- _PASSAGE TO READ_:

Re: HUDI Table Primary Key - UUID or Custom For Better Performance

2020-10-21 Thread tanu dua
Thanks got it. Unfortunately it’s not very straightforward for me to
provide ordered keys. So far I am getting a decent write performance so
will revisit if required.

On Wed, 21 Oct 2020 at 7:45 AM, Vinoth Chandar <
mail.vinoth.chan...@gmail.com> wrote:

> For now, bloom filters are not actually leveraged in the read/query path
> but only by the writer performing the index lookup for upserting. Hudi is
> write optimized like an OLTP store and read optimized like OLAP, if
> that makes sense.
>
> As for bloom index performance, our tuning guide and FAQ talk about this.
> If you eventually want to support de-duplication say, it might be good to
> pick a key that is ordered. Something like _hoodie_seq_no that keeps
> increasing with new commits, then the bloom indexing mechanism will be also
> able to do range pruning effectively improving performance significantly.
> Pure uuid keys are not very conducive for range pruning ie files written
> during each commit will over lap in key range with almost every other file.
>
> Thanks
> Vinoth
>
> On Fri, Oct 16, 2020 at 8:42 PM Tanuj  wrote:
>
> > Thanks Prashant. To answer your questions -
> > 1) Yes size of keys are something around 5-8 alphanumeric but since its
> > composite key of 3 domain keys I believe it will be almost equal to UUID
> > 4) Thats the business need. We need to keep a track/audit for every
> > insertion of new record. We had 2 options - Update Existing Record , make
> > an Audit Table to store old records or keep pushing in the same table
> with
> > timestamp so that it always works with Append mode. We choose Option 2
> > 5) Thats what I want to understand how Bloom Filters will be useful here.
> > And in general also is bloom filter used in HUDI for read. I understand
> the
> > write process where its being used but does it use in read as well as I
> > believe after picking up the correct parquet file Hudi delegates the read
> > to Spark . Please correct me if I am wrong here
> > 6) We will only query on domain object keys excluding create_date.

- _INFORMATION SHOWN_:
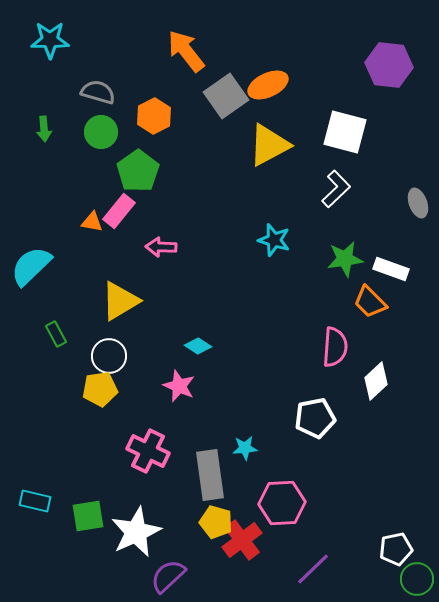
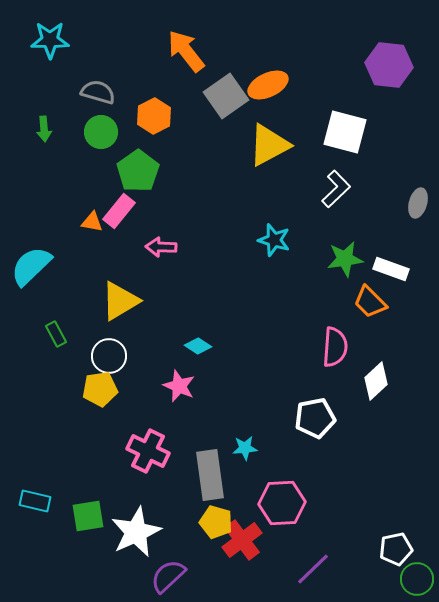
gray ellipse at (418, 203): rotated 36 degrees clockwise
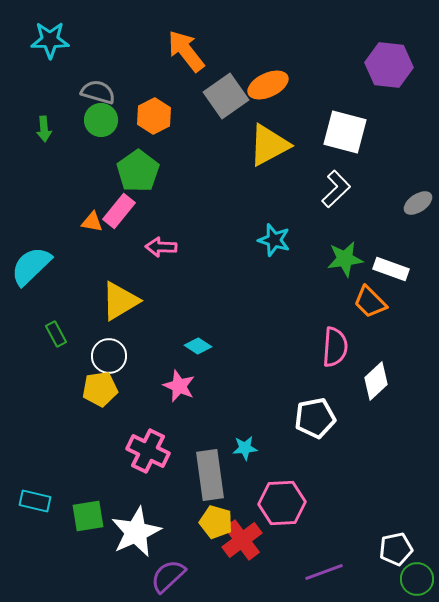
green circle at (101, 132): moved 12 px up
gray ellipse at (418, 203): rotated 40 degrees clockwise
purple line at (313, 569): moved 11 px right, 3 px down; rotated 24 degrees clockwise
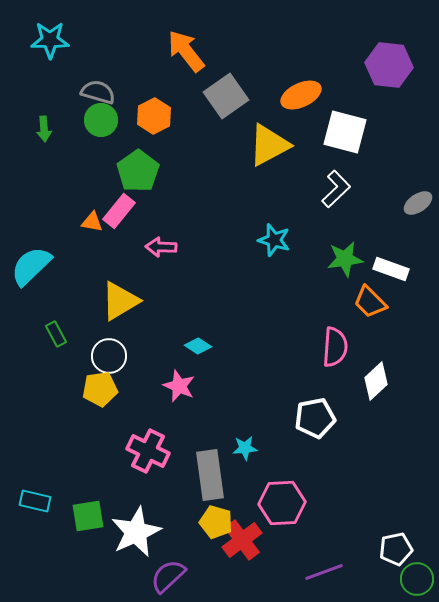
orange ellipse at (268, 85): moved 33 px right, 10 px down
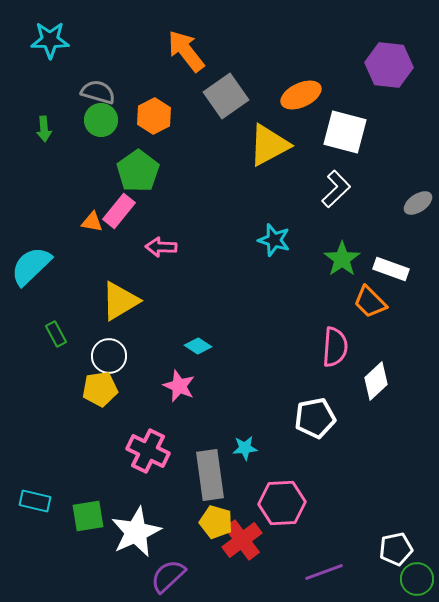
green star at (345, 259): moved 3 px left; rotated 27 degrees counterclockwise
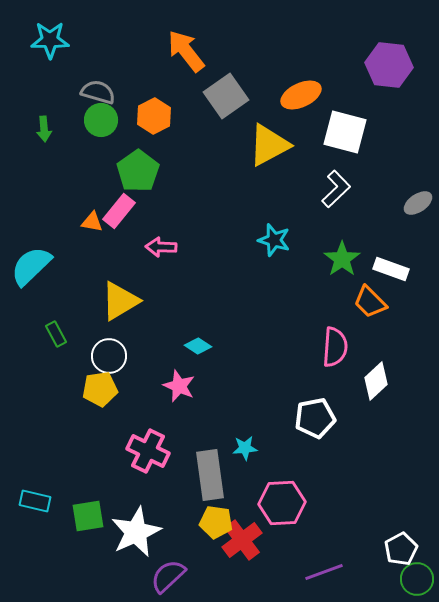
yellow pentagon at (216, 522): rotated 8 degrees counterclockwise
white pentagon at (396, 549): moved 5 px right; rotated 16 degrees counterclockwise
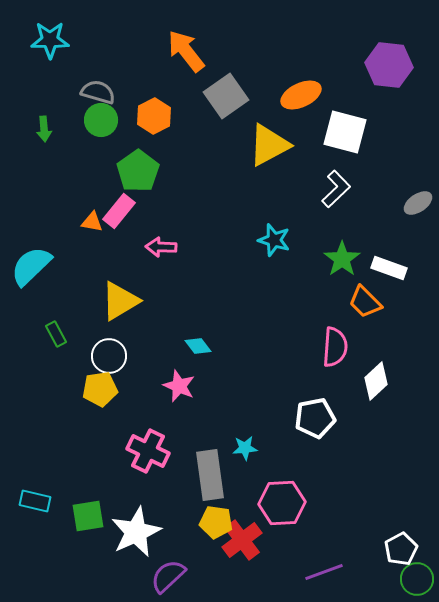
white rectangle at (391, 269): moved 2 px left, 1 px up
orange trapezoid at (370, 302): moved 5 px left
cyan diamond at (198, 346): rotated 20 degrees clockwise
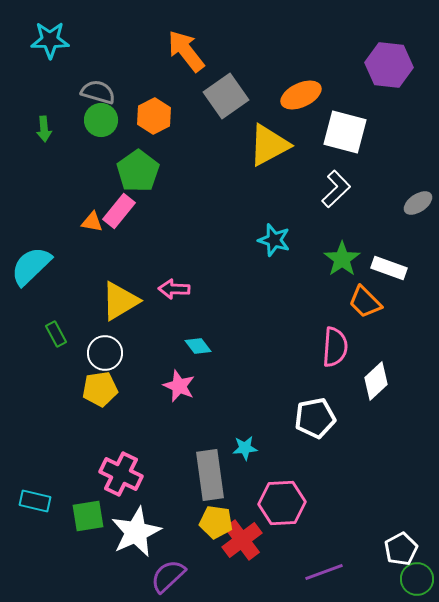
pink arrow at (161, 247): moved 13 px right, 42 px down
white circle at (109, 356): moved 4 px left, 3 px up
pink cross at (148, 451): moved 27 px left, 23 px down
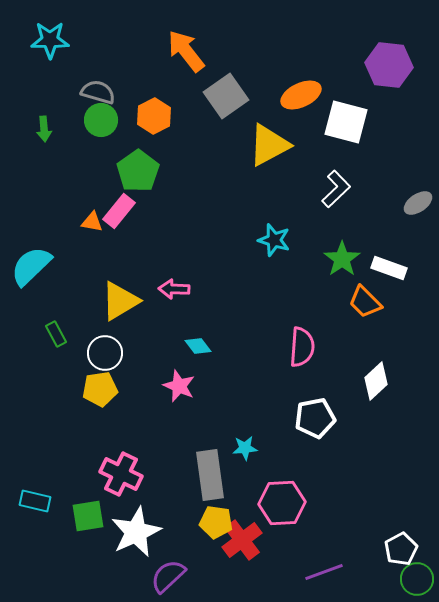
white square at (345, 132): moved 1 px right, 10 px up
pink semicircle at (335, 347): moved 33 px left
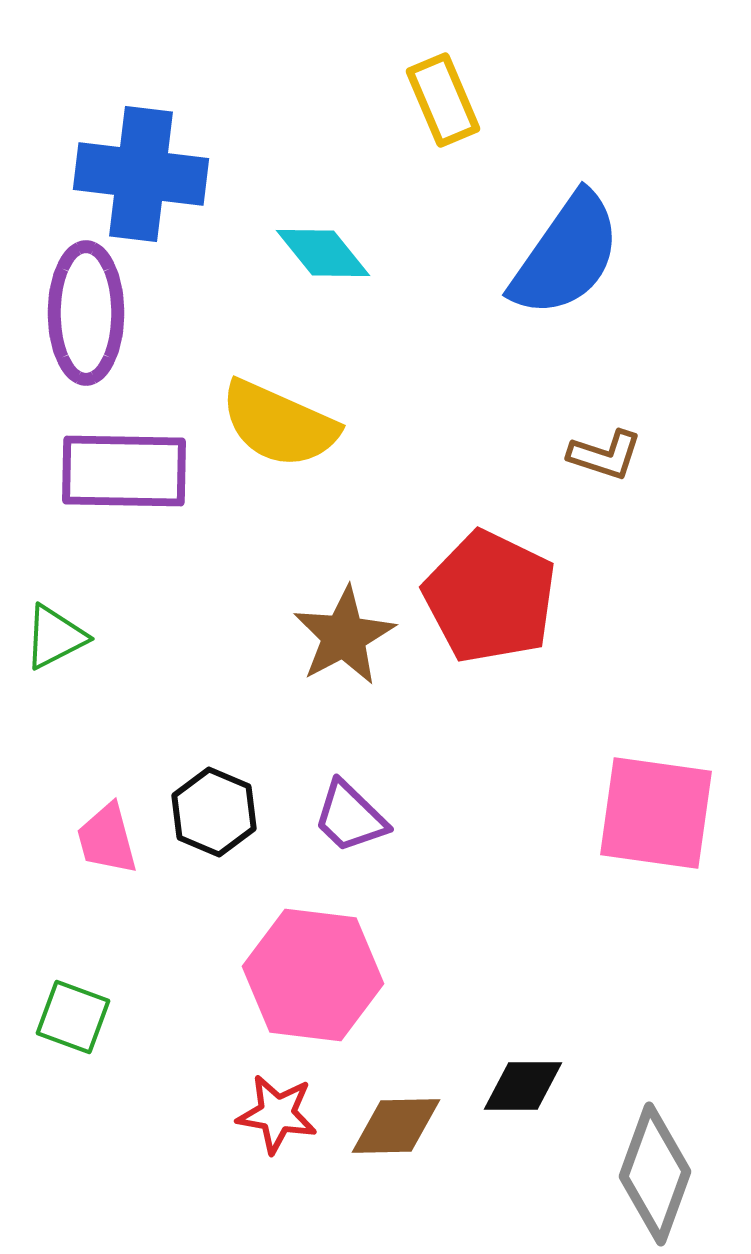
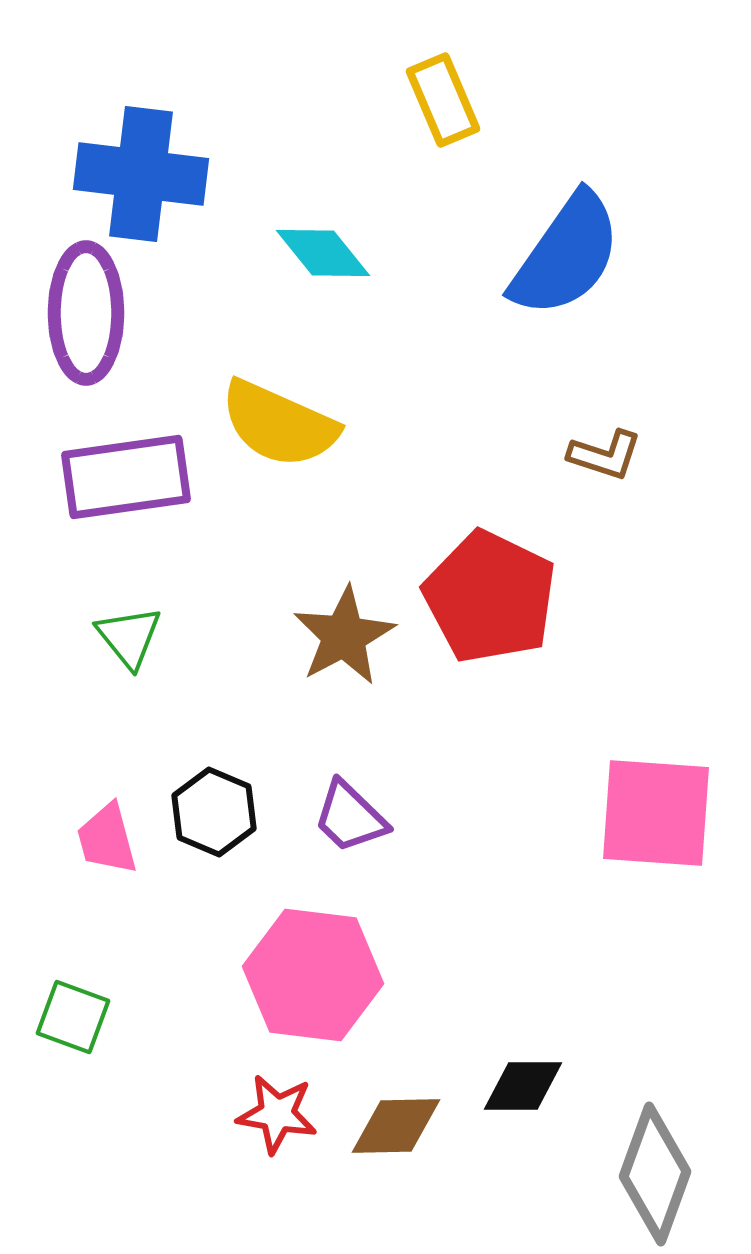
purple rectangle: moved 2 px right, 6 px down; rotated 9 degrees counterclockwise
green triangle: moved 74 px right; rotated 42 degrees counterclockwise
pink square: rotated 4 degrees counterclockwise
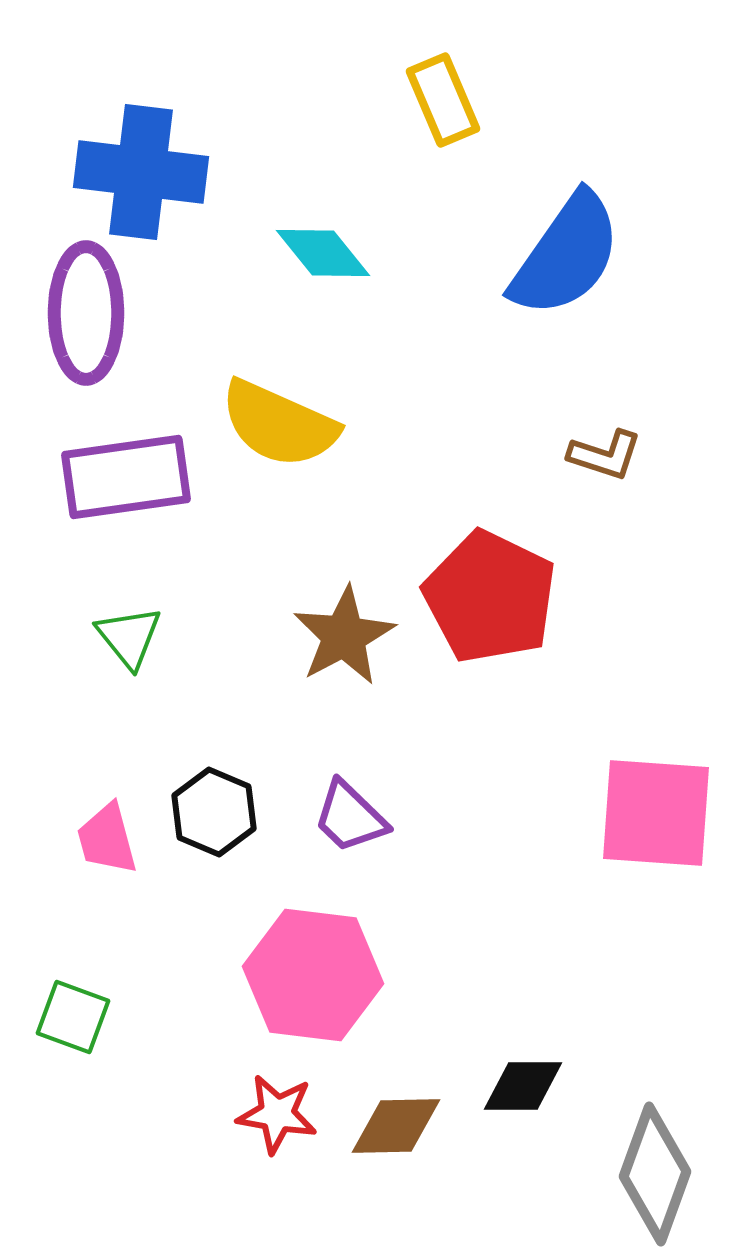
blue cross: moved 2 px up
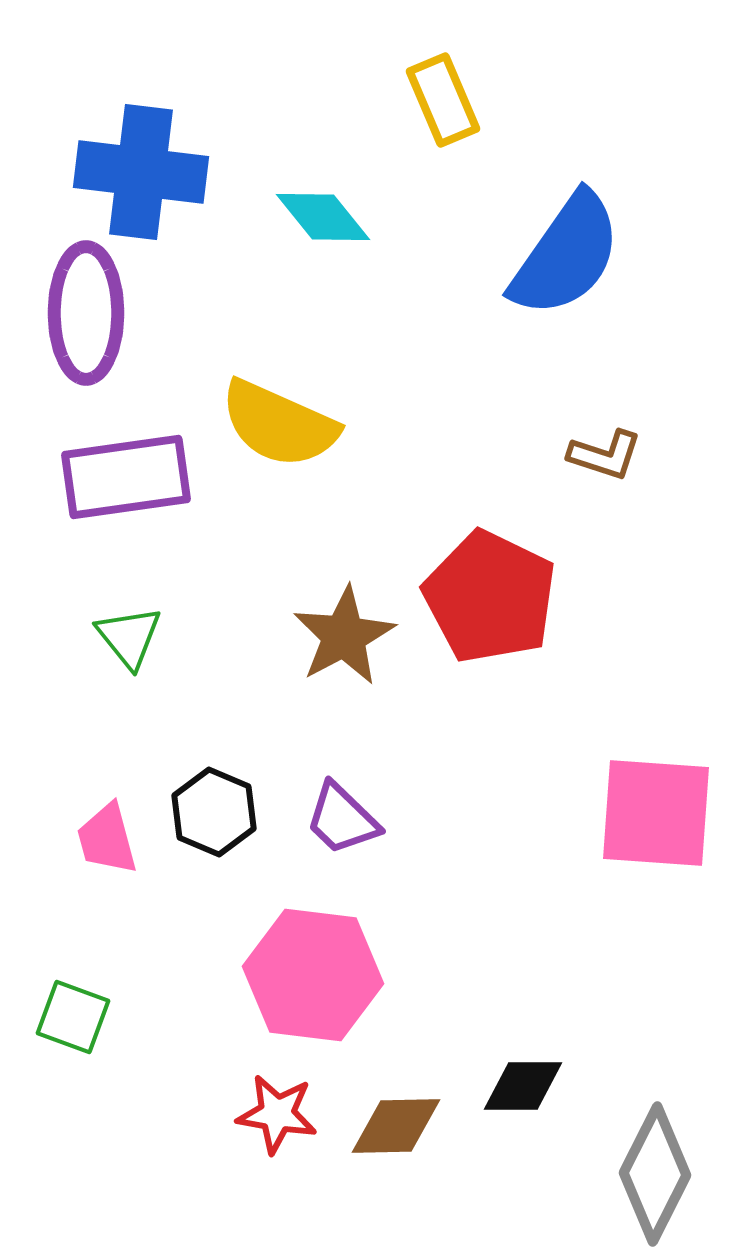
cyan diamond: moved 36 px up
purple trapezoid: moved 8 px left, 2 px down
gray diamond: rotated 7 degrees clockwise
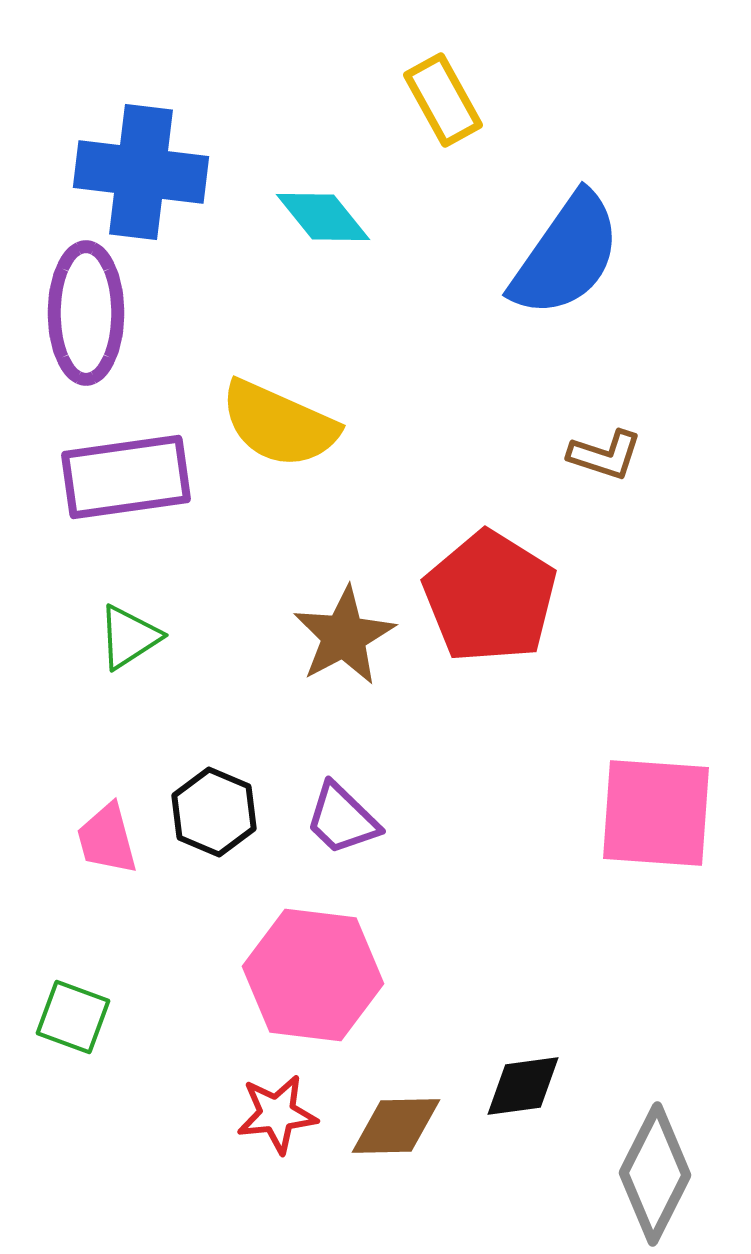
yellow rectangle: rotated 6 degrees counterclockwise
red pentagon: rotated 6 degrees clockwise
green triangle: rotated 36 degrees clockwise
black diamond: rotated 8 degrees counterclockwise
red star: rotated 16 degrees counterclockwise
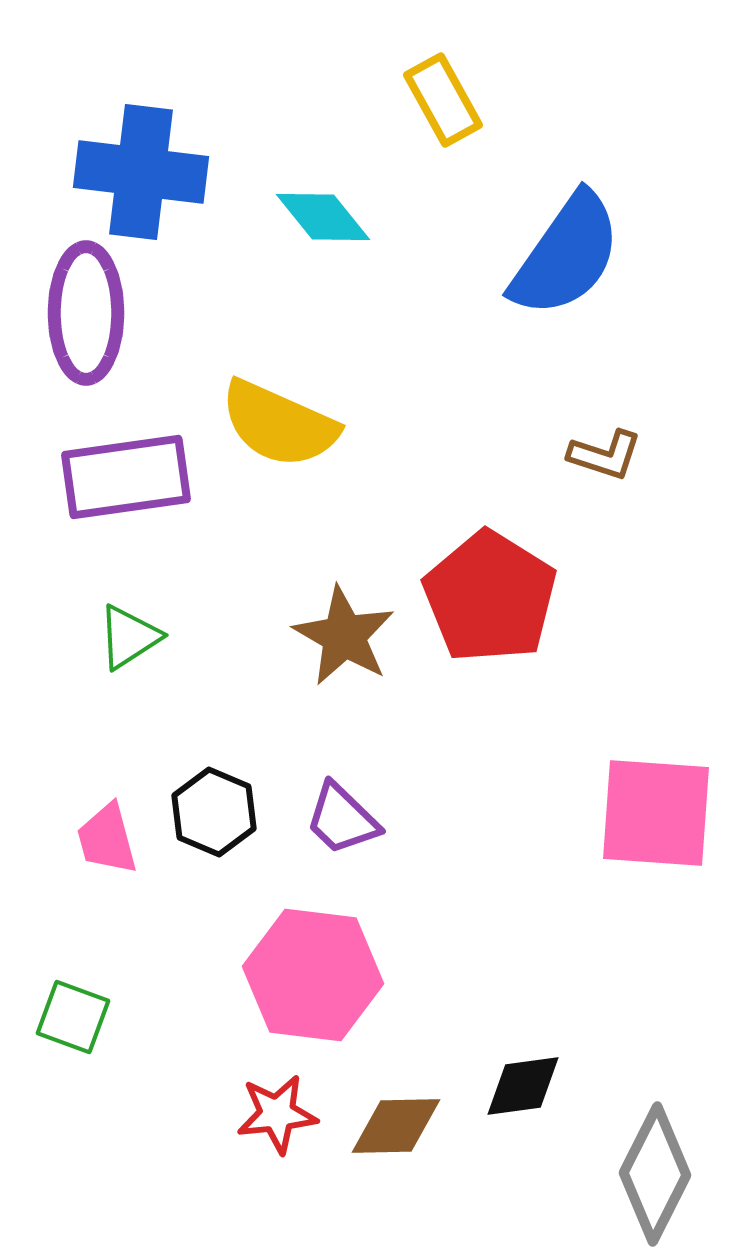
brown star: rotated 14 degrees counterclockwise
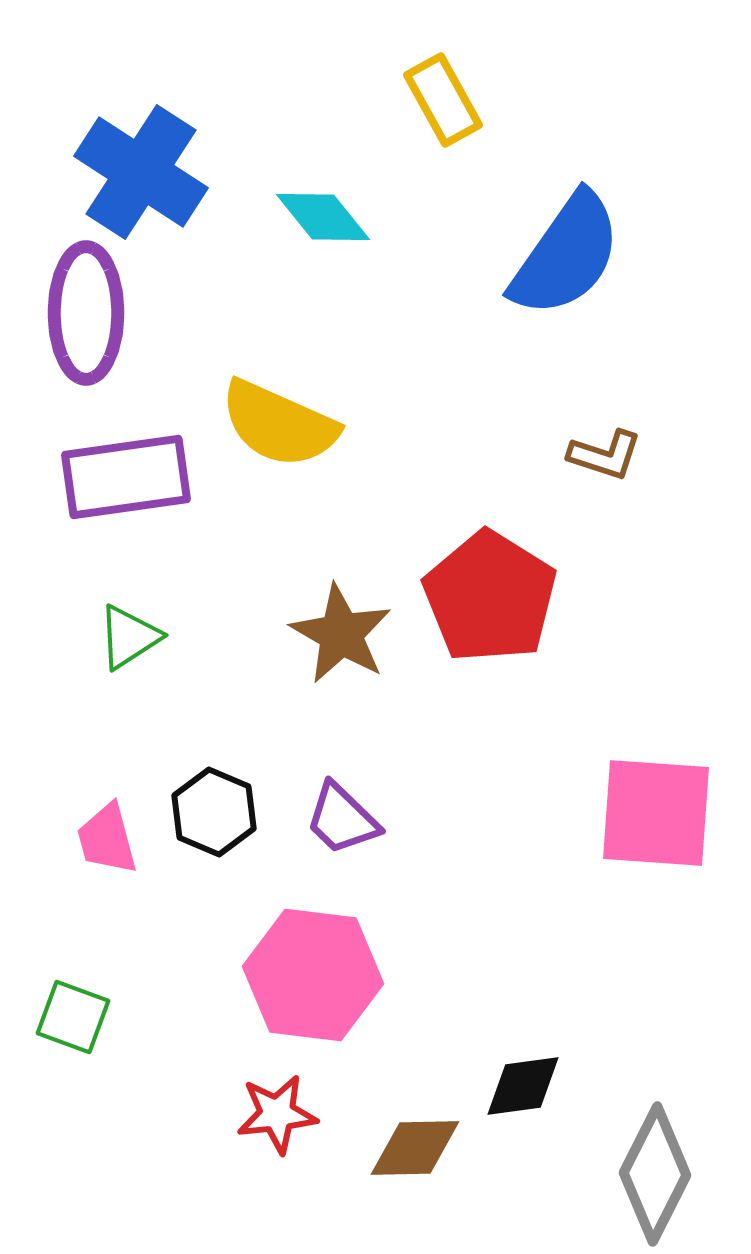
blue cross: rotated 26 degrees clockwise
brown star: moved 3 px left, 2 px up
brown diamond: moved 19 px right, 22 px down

- _GIVEN REQUEST_:
Write what follows next in the mailing-list thread on Hudi table primary keys, starting after its final line.

- _WRITTEN RESPONSE_:
> >
> > On 2020/10/16 18:53:21, Prashant Wason  wrote:
> > > Hi Tanu,
> > >
> > > Some points to consider:
> > > 1. UUID is fixed size compared to domain_object_keys (dont know the
> > size).
> > > Smaller keys will reduce the storage requirements.
> > > 2. UUIDs don't compress. Your domain object keys may compress better.
> > > 3. From the bloom filter perspective, I dont think there is any
> > difference
> > > unless the size difference of keys is very large.
> > > 4. If the domain object keys are already unique, what is the use of
> > > suffixing the create_date?
> > > 5. If you query by "primary key minus timestamp", the entire record key
> > > column will have to be read to match it. So bloom filters won't be
> useful
> > > here.
> > > 6. What do the domain object keys look like? Are they going to be
> > included
> > > in any other field in the record? Would you ever want to query on
> domain
> > > object keys?
> > >
> > > Thanks
> > > Prashant
> > >
> > >
> > > On Thu, Oct 15, 2020 at 8:21 PM tanu dua 
> wrote:
> > >
> > > > read query pattern will be (partition key + primary key minus
> > timestamp)
> > > > where my primary key is domain keys + timestamp.
> > > >
> > > > Read Write queries are as per dataset but mostly all the tables are
> > read
> > > > and write frequently and equally
> > > >
> > > > Read will be mostly done by providing the partitions and not by
> blanket
> > > > query.
> > > >
> > > > If we have to choose between read and write I will choose write but I
> > want
> > > > to stick only with COW table.
> > > >
> > > > Please let me know if you need more information.
> > > >
> > > >
> > > > On Thu, 15 Oct 2020 at 5:48 PM, Sivabalan 
> wrote:
> > > >
> > > > > Can you give us a sense of how your read workload looks like?
> > Depending
> > > > on
> > > > > that read perf could vary.
> > > > >
> > > > > On Thu, Oct 15, 2020 at 4:06 AM Tanuj 
> wrote:
> > > > >
> > > > > > Hi all,
> > > > > > We don't have an "UPDATE" use case and all ingested rows will be
> > > > "INSERT"
> > > > > > so what is the best way to define PRIMARY key. As of now we have
> > > > designed
> > > > > > primary key as per domain object with create_date which is -
> > > > > > ,,
> > > > > >
> > > > > > Since its always an INSERT for us , I can potentially use UUID as
> > well
> > > > .
> > > > > >
> > > > > > We use keys for Bloom Index in HUDI so just wanted to know if I
> > get a
> > > > > > better performance in writing if I will have the UUID vs
> composite
> > > > domain
> > > > > > keys.
> > > > > >
> > > > > > I believe read is not impacted as per the Primary Key as its not
> > being
> > > > > > considered ?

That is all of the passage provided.